Five Inherent Flaws in E-Learning
- Loss of interactivity with instructor and the lack of motivation provided by a good instructor (insight, enthusiasm, explanation, etc)
- Physical demonstration of material is impossible. E-Learning is not focused toward the tactile learner. Just seeing a circuit or water flow or pieces move into a puzzle doesn’t satisfy their learning style.
- E-learning does not lend itself to class discussion. Questions from the class can often spark discussion of an explanation of what the learner doesn’t know but should…he doesn’t know what he doesn’t know so he can’t ask questions to learn, or listen to others ask and then discuss.
- E-Learning lacks of peer-to-peer interaction with others in the same field.
Five Design Flaws
- Lack of emotion in most e-learning – humor, sadness, joy, mystique are often removed by the bureaucratic process.
- For thousands of years, people learned by listening to stories. Most E-learning design ignores that and does not use the classic elements of story telling in its design.
- Dumbing down of courses to the lowest common denominator. We don’t have to explain everything. That’s what links to resources are for.

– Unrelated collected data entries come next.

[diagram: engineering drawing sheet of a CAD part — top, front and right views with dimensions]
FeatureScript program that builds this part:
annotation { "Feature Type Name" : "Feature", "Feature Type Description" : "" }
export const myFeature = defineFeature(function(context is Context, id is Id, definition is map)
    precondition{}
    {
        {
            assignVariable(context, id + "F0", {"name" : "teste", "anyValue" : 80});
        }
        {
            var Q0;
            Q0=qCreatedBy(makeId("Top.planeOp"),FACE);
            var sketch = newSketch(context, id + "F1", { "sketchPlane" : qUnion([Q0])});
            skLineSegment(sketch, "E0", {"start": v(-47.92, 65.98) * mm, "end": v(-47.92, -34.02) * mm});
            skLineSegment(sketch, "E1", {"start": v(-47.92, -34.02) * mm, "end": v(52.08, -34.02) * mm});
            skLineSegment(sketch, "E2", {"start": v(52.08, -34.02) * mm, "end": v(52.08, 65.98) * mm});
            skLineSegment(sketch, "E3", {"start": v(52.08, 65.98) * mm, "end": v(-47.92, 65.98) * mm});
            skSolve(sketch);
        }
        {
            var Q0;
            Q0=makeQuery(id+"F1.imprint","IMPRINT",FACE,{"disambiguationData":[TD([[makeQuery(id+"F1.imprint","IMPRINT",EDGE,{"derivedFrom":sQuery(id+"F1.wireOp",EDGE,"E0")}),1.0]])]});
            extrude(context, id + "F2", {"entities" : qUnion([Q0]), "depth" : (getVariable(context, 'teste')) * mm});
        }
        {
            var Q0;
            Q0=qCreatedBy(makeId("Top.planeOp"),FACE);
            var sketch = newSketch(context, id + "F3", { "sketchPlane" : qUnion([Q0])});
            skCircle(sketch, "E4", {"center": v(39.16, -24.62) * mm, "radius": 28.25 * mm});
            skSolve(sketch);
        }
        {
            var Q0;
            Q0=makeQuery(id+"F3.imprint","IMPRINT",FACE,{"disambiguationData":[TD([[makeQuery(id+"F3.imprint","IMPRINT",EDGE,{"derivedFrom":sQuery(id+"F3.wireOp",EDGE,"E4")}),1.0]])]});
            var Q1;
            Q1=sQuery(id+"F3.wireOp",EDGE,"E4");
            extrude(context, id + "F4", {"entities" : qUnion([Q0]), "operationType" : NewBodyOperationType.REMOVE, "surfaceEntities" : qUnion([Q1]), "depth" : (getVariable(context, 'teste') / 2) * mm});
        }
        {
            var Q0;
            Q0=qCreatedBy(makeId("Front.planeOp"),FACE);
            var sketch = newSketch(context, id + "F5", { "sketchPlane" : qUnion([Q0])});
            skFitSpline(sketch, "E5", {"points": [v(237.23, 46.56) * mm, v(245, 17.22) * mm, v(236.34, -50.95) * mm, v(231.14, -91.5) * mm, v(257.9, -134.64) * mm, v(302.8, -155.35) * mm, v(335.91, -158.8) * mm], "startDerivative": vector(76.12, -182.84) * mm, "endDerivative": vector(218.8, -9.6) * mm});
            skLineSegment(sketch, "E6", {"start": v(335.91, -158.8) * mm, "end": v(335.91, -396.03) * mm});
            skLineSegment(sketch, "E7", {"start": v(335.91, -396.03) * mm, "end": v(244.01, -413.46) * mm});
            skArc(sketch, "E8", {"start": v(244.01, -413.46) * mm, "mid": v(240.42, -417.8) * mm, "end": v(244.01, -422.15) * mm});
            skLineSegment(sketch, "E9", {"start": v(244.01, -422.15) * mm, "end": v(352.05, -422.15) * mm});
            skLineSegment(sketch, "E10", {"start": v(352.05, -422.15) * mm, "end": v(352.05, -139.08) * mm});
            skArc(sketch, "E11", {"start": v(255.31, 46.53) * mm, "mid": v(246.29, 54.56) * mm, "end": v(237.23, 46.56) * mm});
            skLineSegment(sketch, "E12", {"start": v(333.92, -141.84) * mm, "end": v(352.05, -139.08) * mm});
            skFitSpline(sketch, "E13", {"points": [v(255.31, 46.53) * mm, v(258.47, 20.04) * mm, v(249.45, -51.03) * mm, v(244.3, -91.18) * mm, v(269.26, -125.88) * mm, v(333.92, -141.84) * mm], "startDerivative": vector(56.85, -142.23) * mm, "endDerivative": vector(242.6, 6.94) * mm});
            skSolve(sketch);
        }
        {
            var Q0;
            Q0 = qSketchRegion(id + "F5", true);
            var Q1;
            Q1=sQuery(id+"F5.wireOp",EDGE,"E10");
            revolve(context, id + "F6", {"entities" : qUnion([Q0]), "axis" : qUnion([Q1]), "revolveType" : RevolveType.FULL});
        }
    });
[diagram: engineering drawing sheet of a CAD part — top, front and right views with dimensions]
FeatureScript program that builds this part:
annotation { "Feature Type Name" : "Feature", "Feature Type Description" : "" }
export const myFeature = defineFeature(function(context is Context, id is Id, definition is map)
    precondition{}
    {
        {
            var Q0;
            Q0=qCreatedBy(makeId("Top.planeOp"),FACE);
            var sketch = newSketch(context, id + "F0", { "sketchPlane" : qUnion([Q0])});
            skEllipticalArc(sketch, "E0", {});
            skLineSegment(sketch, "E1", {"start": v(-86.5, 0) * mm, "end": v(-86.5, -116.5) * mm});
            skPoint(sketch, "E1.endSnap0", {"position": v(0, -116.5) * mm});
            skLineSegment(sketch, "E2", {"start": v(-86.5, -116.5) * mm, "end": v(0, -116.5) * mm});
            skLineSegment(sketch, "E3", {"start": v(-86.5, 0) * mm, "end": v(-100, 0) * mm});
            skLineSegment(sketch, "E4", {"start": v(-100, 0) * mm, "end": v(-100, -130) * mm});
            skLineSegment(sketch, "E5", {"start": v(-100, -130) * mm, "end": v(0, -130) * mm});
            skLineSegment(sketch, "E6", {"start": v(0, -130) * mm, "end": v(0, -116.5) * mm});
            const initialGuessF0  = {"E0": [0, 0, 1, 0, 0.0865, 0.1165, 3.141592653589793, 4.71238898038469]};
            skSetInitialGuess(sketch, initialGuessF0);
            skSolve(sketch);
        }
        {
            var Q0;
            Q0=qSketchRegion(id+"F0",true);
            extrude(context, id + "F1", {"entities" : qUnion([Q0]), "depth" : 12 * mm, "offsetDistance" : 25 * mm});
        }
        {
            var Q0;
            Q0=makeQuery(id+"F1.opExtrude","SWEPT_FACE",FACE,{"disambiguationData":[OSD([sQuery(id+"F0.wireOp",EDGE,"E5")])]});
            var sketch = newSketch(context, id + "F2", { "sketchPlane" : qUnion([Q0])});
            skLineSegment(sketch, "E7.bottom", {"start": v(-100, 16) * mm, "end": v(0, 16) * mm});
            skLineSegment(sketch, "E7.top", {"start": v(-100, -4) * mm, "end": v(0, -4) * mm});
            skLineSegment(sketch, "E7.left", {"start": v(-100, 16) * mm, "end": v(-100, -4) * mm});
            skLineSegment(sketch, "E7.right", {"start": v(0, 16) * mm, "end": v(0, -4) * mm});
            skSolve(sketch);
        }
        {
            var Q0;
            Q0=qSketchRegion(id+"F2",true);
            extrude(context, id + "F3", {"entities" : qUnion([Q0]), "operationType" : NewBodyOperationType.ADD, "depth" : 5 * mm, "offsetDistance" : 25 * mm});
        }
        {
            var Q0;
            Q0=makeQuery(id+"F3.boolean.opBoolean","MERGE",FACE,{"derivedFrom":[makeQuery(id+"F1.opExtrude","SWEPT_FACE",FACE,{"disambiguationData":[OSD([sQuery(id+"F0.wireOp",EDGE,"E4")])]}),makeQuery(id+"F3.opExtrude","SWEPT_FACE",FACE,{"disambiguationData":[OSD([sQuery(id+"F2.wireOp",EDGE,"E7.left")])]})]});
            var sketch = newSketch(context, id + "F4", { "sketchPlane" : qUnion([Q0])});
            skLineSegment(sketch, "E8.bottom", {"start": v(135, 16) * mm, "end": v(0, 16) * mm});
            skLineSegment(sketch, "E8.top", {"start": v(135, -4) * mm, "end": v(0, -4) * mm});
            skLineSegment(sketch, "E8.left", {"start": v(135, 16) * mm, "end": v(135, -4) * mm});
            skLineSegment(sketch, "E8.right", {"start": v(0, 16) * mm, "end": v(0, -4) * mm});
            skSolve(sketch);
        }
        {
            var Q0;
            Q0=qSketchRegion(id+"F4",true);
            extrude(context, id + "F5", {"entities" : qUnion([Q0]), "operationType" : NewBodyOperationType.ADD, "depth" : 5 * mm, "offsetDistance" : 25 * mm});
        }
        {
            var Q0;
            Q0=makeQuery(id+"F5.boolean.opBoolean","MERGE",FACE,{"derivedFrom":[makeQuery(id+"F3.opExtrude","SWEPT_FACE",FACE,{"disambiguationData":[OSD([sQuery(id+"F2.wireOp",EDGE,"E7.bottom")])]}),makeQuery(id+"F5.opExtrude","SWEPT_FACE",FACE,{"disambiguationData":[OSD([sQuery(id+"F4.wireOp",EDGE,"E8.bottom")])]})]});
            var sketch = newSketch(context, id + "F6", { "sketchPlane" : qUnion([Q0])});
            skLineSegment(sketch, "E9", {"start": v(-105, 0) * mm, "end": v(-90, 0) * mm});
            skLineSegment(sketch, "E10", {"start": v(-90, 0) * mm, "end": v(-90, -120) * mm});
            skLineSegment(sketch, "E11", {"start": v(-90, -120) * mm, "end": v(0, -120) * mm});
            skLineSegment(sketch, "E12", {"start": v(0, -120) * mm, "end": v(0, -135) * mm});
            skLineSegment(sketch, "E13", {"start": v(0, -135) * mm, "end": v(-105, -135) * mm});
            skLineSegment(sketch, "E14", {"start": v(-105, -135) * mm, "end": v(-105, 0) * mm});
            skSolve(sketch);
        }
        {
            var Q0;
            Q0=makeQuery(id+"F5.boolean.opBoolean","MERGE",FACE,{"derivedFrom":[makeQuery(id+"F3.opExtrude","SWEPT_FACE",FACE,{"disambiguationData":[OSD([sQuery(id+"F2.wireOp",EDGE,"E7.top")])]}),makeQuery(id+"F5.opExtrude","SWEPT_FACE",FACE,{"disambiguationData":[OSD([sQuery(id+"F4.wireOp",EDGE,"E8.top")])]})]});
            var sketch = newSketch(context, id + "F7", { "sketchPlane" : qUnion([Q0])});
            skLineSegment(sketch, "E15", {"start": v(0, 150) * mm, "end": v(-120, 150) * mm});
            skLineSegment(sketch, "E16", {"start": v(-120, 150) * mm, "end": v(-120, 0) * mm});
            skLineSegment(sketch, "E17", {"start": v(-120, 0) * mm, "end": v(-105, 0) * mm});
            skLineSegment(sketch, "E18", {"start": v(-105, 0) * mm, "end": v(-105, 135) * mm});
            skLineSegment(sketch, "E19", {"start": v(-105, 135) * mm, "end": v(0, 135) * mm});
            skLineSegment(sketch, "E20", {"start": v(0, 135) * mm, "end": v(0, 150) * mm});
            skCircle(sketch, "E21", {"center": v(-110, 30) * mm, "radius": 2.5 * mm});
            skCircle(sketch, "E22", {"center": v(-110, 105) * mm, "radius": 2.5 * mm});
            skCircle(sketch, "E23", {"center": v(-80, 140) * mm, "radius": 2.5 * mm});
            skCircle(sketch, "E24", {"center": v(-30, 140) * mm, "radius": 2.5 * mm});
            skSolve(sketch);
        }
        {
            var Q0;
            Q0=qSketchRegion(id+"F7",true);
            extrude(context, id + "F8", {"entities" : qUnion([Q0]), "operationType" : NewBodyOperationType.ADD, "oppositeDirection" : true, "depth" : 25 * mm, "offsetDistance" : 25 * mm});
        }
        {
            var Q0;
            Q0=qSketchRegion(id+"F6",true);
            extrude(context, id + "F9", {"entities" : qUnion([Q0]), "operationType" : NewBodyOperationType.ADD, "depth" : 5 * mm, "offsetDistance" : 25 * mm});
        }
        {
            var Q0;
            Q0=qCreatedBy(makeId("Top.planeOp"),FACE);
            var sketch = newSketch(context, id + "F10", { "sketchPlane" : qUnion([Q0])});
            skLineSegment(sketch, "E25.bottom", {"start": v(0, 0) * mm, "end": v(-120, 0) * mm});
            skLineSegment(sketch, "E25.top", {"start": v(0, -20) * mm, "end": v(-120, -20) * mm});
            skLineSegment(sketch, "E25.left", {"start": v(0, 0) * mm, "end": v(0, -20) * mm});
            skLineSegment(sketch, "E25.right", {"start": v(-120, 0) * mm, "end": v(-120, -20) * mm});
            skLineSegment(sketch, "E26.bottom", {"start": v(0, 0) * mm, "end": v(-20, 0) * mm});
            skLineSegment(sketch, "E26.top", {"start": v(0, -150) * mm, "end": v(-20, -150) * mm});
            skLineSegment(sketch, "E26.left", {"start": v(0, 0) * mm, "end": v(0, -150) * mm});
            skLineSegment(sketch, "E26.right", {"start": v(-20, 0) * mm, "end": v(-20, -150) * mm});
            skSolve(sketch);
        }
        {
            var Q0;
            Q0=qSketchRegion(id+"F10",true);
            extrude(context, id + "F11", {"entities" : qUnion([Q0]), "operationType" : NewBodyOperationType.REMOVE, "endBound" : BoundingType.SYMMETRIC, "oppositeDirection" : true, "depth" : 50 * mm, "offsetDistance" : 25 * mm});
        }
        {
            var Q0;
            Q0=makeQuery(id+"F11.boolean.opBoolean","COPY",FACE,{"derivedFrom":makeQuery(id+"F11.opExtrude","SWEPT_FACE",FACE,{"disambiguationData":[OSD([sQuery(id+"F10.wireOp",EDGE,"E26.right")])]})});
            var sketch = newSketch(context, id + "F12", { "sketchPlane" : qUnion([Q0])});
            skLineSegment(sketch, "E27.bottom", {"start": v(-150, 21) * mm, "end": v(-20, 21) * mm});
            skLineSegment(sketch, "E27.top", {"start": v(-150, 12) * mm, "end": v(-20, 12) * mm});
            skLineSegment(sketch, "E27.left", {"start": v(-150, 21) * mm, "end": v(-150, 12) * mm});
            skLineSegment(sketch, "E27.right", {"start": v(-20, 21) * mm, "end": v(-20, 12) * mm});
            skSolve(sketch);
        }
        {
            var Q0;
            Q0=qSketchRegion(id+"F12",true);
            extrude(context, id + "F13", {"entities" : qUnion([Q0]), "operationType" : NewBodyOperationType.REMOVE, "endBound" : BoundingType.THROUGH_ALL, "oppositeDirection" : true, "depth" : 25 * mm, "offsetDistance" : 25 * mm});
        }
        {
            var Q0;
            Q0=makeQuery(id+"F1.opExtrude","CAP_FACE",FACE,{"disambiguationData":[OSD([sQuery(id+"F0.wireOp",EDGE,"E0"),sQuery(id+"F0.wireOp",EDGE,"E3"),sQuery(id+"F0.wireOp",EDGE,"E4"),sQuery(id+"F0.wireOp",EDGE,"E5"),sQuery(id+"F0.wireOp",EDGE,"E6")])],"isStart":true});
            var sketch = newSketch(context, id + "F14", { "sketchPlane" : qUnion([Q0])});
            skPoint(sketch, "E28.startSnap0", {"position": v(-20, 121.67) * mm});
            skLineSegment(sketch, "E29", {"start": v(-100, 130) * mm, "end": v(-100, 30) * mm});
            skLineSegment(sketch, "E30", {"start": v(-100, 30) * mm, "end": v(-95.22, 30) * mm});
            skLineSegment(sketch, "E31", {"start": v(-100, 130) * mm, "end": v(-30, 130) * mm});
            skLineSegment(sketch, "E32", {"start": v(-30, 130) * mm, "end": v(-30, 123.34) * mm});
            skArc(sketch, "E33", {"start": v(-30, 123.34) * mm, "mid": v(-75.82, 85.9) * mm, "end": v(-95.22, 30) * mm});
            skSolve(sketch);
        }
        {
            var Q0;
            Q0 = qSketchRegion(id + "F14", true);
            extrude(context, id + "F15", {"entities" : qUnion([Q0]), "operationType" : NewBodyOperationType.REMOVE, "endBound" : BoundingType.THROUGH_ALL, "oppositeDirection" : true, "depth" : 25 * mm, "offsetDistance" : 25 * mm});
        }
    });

- Frequently E-learning course do not ask us to demonstrate true mastery. Rather they test our memorization of facts and some concepts. E-Learning course Evaluation is rarely a practical demonstration of learning.
- Most eLearning is a lecture in a “cartoon” form. It is a brain dump-type scenario from the SME, without all the accompanying side information as found in face to face instruction.
- Freedom to fail? too often, answers in an eLearning course are too obvious. The learner does not have the option to fail, which is one way we learn what the right way is. And often the ability to review information, or gain additional information is not available as it would be in a classroom setting. Quite a bit of learning in the real world comes because wrong choices are made and we have to learn how to fix the consequences.
cgrosse says
This insight it right on. I can certainly identify with all of these as I am a story telling, enthusiastic classroom trainer providing hands on training for the use of computer applications.
Trying to convert that type of instruction to a distance learning delivery has proven a chalenge and most of our staff have no desire for e-learning for their skills training needs.
After a year of probing this matter, we have come to the conclusion that our best approach will be a blended training delivery. We deliver the materials to the distant trainee and then communicate with them while they complete the excercises, as we would in a classroom. The advantange of this method is that we can set appointments with 2 or 3 trainees at a time and break a 6-hour course into 3 sessions a week apart. To deliver training in this manner is less disruptive to a work schedule.
The trainer links to the student computers observing their screens as they go through the practice. This is accompanied by audible connectivity so the student can hear directions and explainations and ask questions. Peer to peer interaction is still lost and hearing questions asked by others, unless the trainer repeats them. Our hope is to eventually have tools like Envision or GoToTraining. We are still trying to get buy in from our management.